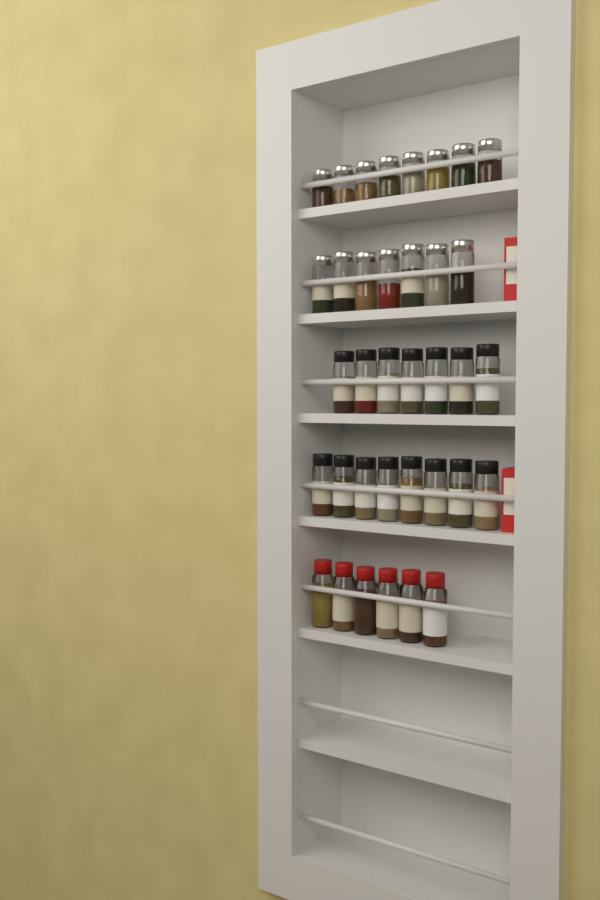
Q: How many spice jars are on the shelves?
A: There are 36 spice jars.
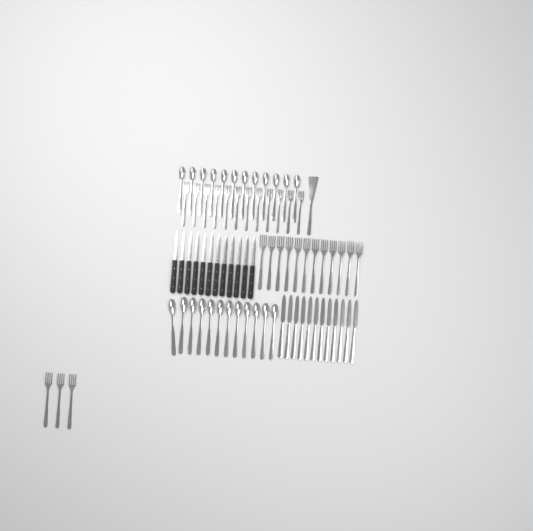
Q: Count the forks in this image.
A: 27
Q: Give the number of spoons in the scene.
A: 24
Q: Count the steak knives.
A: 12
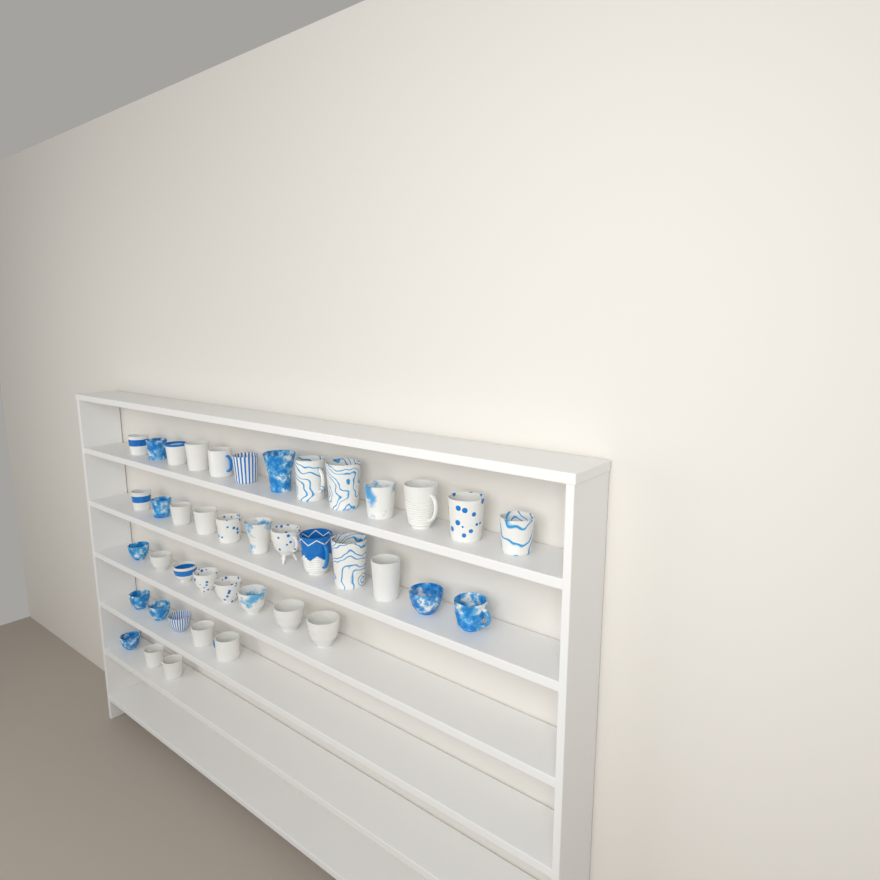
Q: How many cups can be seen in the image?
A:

--

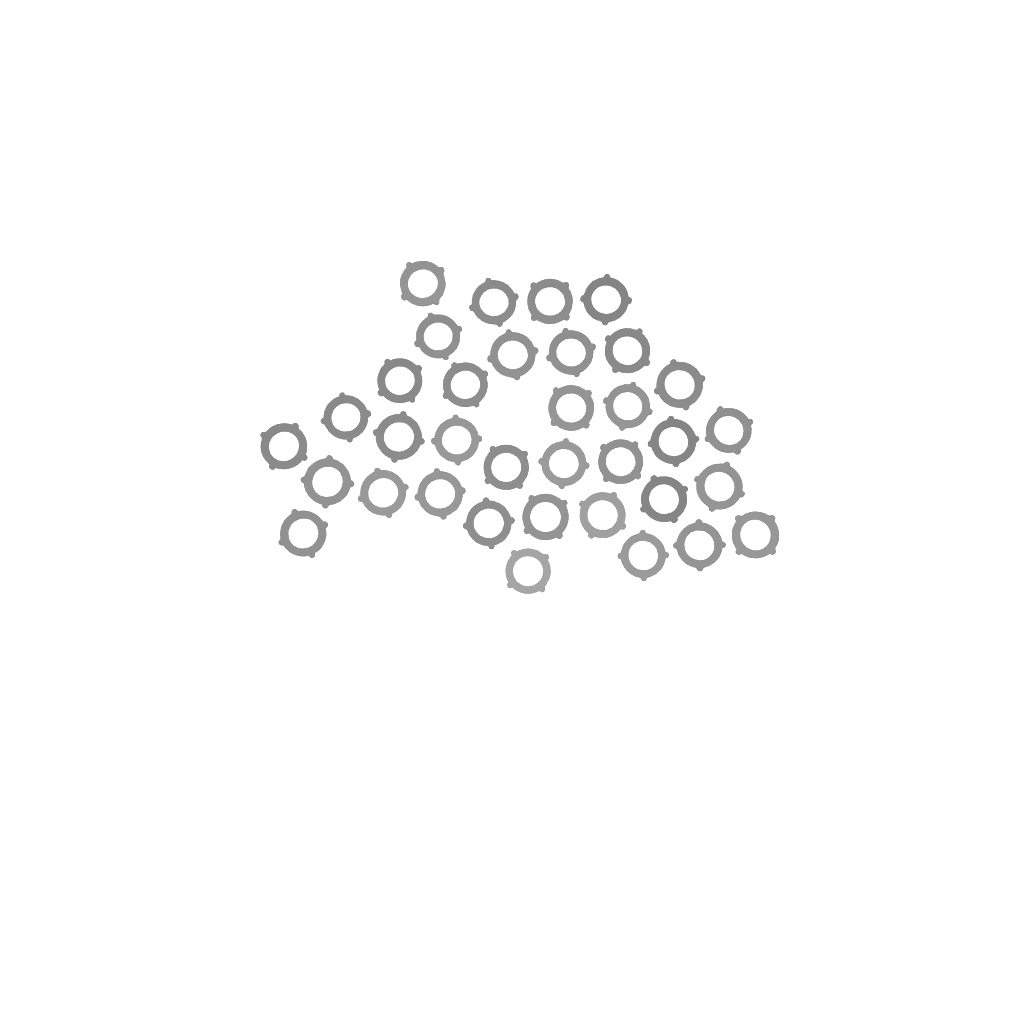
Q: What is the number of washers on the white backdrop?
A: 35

* The task *
Please pull out each line of the entries above that contains the word "number".

* Worked answer *
Q: Give the number of spoons in the scene.
Q: What is the number of washers on the white backdrop?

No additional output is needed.